REQUEST
Restate every entry verbatim; drop the pictures.

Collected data
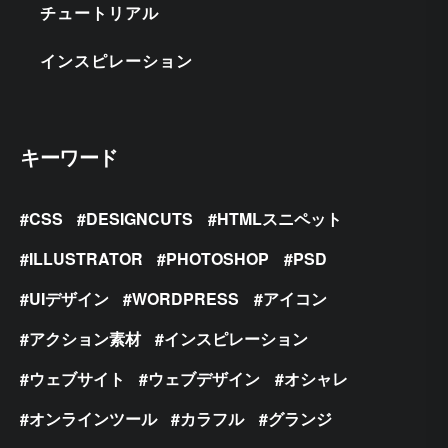
チュートリアル
インスピレーション
キーワード
CSS
DESIGNCUTS
HTMLスニペット
ILLUSTRATOR
PHOTOSHOP
PSD
UIデザイン
WORDPRESS
アイコン
アクション素材
インスピレーション
ウェブサイト
ウェブデザイン
オシャレ
オンラインツール
カラフル
グランジ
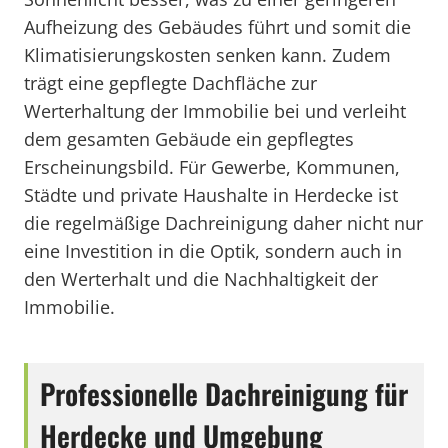
Aufheizung des Gebäudes führt und somit die
Klimatisierungskosten senken kann. Zudem
trägt eine gepflegte Dachfläche zur
Werterhaltung der Immobilie bei und verleiht
dem gesamten Gebäude ein gepflegtes
Erscheinungsbild. Für Gewerbe, Kommunen,
Städte und private Haushalte in Herdecke ist
die regelmäßige Dachreinigung daher nicht nur
eine Investition in die Optik, sondern auch in
den Werterhalt und die Nachhaltigkeit der
Immobilie.
Professionelle Dachreinigung für
Herdecke und Umgebung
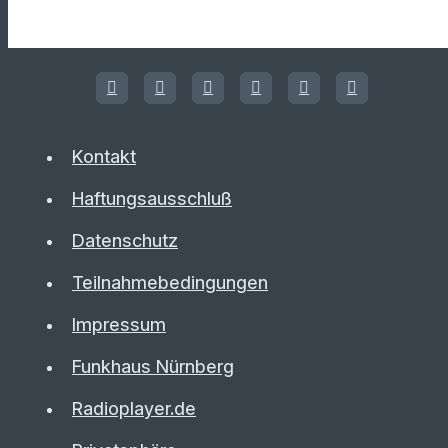
Kontakt
Haftungsausschluß
Datenschutz
Teilnahmebedingungen
Impressum
Funkhaus Nürnberg
Radioplayer.de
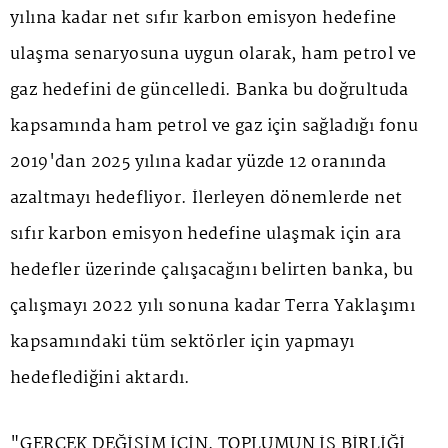
yılına kadar net sıfır karbon emisyon hedefine
ulaşma senaryosuna uygun olarak, ham petrol ve
gaz hedefini de güncelledi. Banka bu doğrultuda
kapsamında ham petrol ve gaz için sağladığı fonu
2019'dan 2025 yılına kadar yüzde 12 oranında
azaltmayı hedefliyor. İlerleyen dönemlerde net
sıfır karbon emisyon hedefine ulaşmak için ara
hedefler üzerinde çalışacağını belirten banka, bu
çalışmayı 2022 yılı sonuna kadar Terra Yaklaşımı
kapsamındaki tüm sektörler için yapmayı
hedeflediğini aktardı.
"GERÇEK DEĞİŞİM İÇİN, TOPLUMUN İŞ BİRLİĞİ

WRITTEN SOLUTION
チュートリアル
インスピレーション
キーワード
CSS
DESIGNCUTS
HTMLスニペット
ILLUSTRATOR
PHOTOSHOP
PSD
UIデザイン
WORDPRESS
アイコン
アクション素材
インスピレーション
ウェブサイト
ウェブデザイン
オシャレ
オンラインツール
カラフル
グランジ
Aufheizung des Gebäudes führt und somit die
Klimatisierungskosten senken kann. Zudem
trägt eine gepflegte Dachfläche zur
Werterhaltung der Immobilie bei und verleiht
dem gesamten Gebäude ein gepflegtes
Erscheinungsbild. Für Gewerbe, Kommunen,
Städte und private Haushalte in Herdecke ist
die regelmäßige Dachreinigung daher nicht nur
eine Investition in die Optik, sondern auch in
den Werterhalt und die Nachhaltigkeit der
Immobilie.
Professionelle Dachreinigung für
Herdecke und Umgebung
Kontakt
Haftungsausschluß
Datenschutz
Teilnahmebedingungen
Impressum
Funkhaus Nürnberg
Radioplayer.de
yılına kadar net sıfır karbon emisyon hedefine
ulaşma senaryosuna uygun olarak, ham petrol ve
gaz hedefini de güncelledi. Banka bu doğrultuda
kapsamında ham petrol ve gaz için sağladığı fonu
2019'dan 2025 yılına kadar yüzde 12 oranında
azaltmayı hedefliyor. İlerleyen dönemlerde net
sıfır karbon emisyon hedefine ulaşmak için ara
hedefler üzerinde çalışacağını belirten banka, bu
çalışmayı 2022 yılı sonuna kadar Terra Yaklaşımı
kapsamındaki tüm sektörler için yapmayı
hedeflediğini aktardı.
"GERÇEK DEĞİŞİM İÇİN, TOPLUMUN İŞ BİRLİĞİ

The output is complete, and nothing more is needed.